Allerdings: Die Schutzvoraussetzungen für die Eintragung einer dreidimensionalen Marke sind sehr hoch, sagt DPMA-Sprecher Til Huber. Eine Marke räume ihrem Inhaber viele Rechte ein. Die Prüfer im Markenamt seien deshalb darauf bedacht, unangebrachte Monopolisierungen zu vermeiden. „Dies wäre zum Beispiel der Fall, wenn wir eine Form schützen, die auch andere Anbieter der Waren benötigen.“ Vereinfacht gesagt muss eine schützbare Form so anders sein, dass sie tatsächlich als Marke empfunden wird.

Löschung angeordnet

Erfüllt das Ritter-Sport-Schokoquadrat diese Bedingungen? Darum gibt es seit einem Jahrzehnt Streit. 2010 beantragt der Milka-Konzern Kraft Foods (heute Mondelez) beim DPMA, die beiden eingetragenen Marken zu löschen.

2016 ordnet das Bundespatentgericht die Löschung der Marken an.

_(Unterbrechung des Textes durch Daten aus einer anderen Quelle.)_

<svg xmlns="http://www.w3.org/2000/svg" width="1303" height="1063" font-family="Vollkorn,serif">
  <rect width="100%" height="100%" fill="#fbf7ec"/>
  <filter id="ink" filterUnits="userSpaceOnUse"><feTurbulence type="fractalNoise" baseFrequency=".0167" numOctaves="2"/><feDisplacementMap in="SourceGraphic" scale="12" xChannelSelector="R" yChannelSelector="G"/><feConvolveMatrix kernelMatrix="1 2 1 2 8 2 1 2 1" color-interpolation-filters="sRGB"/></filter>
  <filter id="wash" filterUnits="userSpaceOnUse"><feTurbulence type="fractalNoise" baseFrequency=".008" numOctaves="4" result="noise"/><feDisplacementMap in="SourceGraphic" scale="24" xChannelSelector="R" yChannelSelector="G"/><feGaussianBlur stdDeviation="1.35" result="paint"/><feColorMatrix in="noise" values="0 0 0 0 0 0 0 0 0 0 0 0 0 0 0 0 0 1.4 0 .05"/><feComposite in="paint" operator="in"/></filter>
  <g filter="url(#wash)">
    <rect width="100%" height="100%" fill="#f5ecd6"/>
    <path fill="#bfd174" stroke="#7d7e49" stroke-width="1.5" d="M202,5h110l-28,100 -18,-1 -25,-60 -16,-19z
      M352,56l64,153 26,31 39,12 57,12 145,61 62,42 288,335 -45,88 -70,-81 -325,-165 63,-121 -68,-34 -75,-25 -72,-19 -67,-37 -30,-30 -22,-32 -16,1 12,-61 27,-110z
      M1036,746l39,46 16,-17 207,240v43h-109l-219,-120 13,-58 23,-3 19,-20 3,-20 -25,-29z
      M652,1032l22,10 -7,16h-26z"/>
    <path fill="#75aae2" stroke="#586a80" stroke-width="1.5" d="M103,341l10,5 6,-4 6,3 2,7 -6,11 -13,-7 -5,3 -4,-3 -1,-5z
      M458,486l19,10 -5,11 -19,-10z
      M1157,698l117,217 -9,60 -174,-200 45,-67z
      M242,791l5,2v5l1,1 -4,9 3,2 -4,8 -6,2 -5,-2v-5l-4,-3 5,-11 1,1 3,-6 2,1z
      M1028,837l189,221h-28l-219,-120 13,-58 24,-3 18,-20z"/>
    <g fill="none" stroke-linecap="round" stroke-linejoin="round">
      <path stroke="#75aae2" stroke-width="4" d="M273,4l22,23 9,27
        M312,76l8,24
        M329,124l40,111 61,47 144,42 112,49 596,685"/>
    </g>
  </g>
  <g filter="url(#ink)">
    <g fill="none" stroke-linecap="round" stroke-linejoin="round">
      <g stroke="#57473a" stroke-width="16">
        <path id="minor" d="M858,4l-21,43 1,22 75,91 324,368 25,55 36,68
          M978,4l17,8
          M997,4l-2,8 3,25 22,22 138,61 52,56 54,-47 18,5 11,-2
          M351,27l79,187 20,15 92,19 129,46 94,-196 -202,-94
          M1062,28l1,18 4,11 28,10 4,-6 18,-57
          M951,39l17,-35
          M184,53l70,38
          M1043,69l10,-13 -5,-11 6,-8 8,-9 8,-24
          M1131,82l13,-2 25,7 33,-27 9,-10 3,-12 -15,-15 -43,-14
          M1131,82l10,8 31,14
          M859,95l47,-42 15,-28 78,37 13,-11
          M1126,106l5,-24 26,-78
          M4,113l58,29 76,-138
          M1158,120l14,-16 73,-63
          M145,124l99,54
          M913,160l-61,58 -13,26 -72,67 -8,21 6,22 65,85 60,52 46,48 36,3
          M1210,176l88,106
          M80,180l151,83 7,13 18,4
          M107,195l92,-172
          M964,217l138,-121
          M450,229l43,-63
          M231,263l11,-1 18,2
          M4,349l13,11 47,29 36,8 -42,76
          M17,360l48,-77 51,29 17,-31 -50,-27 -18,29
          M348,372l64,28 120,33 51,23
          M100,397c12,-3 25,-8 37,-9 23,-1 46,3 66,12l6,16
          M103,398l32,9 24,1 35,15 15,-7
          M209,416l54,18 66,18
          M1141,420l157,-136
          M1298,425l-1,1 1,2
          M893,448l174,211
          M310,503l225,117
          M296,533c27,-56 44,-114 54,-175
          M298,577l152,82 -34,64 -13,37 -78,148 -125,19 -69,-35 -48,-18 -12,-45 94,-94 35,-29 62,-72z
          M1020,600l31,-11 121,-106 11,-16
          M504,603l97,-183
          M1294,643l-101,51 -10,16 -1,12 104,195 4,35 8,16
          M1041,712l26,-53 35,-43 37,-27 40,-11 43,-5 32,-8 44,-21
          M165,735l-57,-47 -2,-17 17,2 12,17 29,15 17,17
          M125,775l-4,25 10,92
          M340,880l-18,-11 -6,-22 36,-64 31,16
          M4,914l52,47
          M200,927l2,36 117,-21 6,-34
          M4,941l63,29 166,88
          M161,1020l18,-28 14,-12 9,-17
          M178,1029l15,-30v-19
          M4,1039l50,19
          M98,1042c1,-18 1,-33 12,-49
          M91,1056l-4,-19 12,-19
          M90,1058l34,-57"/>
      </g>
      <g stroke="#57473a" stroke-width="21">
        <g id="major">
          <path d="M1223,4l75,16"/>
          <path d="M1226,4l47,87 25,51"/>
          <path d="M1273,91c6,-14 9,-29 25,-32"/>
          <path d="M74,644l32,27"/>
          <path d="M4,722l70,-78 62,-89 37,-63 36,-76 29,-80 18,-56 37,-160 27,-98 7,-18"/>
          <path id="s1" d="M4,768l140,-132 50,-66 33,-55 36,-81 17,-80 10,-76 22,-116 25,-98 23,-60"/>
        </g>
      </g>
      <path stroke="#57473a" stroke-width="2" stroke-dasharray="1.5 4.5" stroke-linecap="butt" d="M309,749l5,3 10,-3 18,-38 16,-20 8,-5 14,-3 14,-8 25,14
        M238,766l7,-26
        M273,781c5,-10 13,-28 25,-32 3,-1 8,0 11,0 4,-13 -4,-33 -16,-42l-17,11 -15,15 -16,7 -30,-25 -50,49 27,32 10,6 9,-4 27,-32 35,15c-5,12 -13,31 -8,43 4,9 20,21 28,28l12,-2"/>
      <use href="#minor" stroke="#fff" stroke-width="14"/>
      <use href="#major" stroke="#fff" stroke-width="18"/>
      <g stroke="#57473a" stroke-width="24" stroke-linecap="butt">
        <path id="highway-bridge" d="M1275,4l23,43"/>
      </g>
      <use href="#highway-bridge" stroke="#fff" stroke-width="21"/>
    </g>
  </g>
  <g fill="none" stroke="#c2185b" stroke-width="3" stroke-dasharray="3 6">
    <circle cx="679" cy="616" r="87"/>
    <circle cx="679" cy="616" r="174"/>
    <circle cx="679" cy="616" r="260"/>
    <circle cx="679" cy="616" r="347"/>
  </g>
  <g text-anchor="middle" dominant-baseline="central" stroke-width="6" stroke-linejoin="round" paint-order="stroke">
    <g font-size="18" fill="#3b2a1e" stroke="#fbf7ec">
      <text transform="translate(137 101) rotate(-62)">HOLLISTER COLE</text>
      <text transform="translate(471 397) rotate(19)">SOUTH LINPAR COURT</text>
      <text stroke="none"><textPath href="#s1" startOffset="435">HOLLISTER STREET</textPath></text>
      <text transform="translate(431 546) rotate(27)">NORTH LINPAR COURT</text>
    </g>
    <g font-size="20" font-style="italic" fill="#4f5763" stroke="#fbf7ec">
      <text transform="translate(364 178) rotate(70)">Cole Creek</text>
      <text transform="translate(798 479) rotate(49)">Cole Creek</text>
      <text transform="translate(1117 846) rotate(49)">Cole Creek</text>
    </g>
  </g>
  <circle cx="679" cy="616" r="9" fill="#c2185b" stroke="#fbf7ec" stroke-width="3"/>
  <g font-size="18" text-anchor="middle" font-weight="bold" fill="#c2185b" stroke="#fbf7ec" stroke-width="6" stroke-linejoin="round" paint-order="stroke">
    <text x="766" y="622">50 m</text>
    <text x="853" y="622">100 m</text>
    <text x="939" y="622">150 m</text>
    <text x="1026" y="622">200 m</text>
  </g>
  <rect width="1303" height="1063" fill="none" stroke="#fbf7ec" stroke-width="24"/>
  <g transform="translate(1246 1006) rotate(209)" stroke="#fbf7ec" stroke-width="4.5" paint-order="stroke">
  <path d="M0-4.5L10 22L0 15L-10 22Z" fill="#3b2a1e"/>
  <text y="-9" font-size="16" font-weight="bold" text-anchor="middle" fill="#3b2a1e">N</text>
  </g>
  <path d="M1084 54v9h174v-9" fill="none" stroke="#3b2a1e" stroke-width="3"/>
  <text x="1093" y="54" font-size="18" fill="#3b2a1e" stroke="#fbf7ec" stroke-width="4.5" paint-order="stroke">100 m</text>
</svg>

Denn „Zeichen, die ausschließlich aus einer Form bestehen, die durch die Art der Ware selbst bedingt ist“, können laut Gesetz nicht als Marke geschützt werden. Das Patentgericht hält das für gegeben. Das sieht der BGH 2017 anders: Zentrale Frage müsse sein, ob die quadratische Form für den Gebrauch von Schokolade typisch sei. Deren Hauptzweck sehen die Richter immer noch im Verzehr.

Die Patentrichter müssen 2018 noch einmal entscheiden. Diesmal gewinnt Ritter Sport. Aber der Fall landet wieder in Karlsruhe. Jetzt geht es um ein anderes Kriterium. Denn auch ein Zeichen, das einzig aus einer Form besteht, „die der Ware einen wesentlichen Wert verleiht“, genießt keinen Markenschutz. Einen solchen Wert habe das Qua­drat gerade wegen seiner Schlichtheit, meint Milka.

Aber was ist mit dem bekannten Slogan? Der ziele ja nun sehr stark auf Form („Quadratisch.“) und Funktionalität („Praktisch.“), sagt Milkas Anwalt Reiner Hall – und sei wesentlicher Teil des Erfolgs. Vom Geschmack her seien sich doch alle Schokoladen irgendwie ähnlich.

Entscheidend wird das Urteil des Bundesgerichtshofs sein. Es soll in den nächsten Wochen verkündet werden (Az. I ZB 42/19 u.a.).